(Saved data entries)
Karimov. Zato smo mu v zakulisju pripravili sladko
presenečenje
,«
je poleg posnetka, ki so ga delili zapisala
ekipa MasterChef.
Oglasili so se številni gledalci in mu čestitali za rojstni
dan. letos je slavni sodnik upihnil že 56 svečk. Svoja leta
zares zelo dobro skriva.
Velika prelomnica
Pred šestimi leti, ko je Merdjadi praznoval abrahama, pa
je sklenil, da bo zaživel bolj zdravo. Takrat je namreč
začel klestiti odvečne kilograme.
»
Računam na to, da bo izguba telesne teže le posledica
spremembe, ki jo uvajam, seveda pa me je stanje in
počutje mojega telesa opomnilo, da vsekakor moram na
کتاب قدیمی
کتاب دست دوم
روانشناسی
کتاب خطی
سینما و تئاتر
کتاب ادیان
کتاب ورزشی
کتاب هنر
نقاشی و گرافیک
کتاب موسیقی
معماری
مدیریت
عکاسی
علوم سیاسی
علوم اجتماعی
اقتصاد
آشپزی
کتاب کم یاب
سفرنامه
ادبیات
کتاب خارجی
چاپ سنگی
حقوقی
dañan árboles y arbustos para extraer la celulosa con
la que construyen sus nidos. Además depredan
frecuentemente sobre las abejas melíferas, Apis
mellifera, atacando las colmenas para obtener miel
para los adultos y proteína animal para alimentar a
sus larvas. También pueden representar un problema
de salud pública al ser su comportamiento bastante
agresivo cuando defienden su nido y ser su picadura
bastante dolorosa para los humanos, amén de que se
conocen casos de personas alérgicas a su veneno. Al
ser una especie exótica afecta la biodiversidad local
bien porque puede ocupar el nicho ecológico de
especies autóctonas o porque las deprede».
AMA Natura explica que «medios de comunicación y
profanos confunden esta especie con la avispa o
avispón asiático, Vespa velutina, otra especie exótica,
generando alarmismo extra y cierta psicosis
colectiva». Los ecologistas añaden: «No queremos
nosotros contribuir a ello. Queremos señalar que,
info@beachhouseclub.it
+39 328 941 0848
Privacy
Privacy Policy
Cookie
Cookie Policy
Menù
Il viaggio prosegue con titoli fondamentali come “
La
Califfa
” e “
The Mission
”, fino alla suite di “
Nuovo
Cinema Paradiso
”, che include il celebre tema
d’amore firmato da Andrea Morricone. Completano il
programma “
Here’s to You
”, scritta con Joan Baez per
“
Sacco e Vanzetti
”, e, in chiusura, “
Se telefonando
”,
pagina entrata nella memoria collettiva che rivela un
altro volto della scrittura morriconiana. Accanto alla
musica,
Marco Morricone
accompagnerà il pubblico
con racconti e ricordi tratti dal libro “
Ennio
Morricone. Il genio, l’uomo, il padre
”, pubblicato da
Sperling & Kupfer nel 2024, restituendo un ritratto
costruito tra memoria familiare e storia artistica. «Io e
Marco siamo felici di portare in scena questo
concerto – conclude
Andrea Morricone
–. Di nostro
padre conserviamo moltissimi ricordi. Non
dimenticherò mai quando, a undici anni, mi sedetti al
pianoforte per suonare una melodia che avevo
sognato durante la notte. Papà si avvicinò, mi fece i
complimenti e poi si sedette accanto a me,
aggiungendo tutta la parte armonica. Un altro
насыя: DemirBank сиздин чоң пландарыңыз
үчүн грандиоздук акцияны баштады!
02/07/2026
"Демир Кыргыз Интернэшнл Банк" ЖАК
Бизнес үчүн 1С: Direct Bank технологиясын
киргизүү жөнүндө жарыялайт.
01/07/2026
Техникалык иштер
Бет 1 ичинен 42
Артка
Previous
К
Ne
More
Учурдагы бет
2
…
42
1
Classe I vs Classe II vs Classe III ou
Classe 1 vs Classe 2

__What you will do__. Between the first line of the entries above and the line with "Velika prelomnica", both included, copy every line exactly and nothing outside that range.

__Answer area__.
Karimov. Zato smo mu v zakulisju pripravili sladko
presenečenje
,«
je poleg posnetka, ki so ga delili zapisala
ekipa MasterChef.
Oglasili so se številni gledalci in mu čestitali za rojstni
dan. letos je slavni sodnik upihnil že 56 svečk. Svoja leta
zares zelo dobro skriva.
Velika prelomnica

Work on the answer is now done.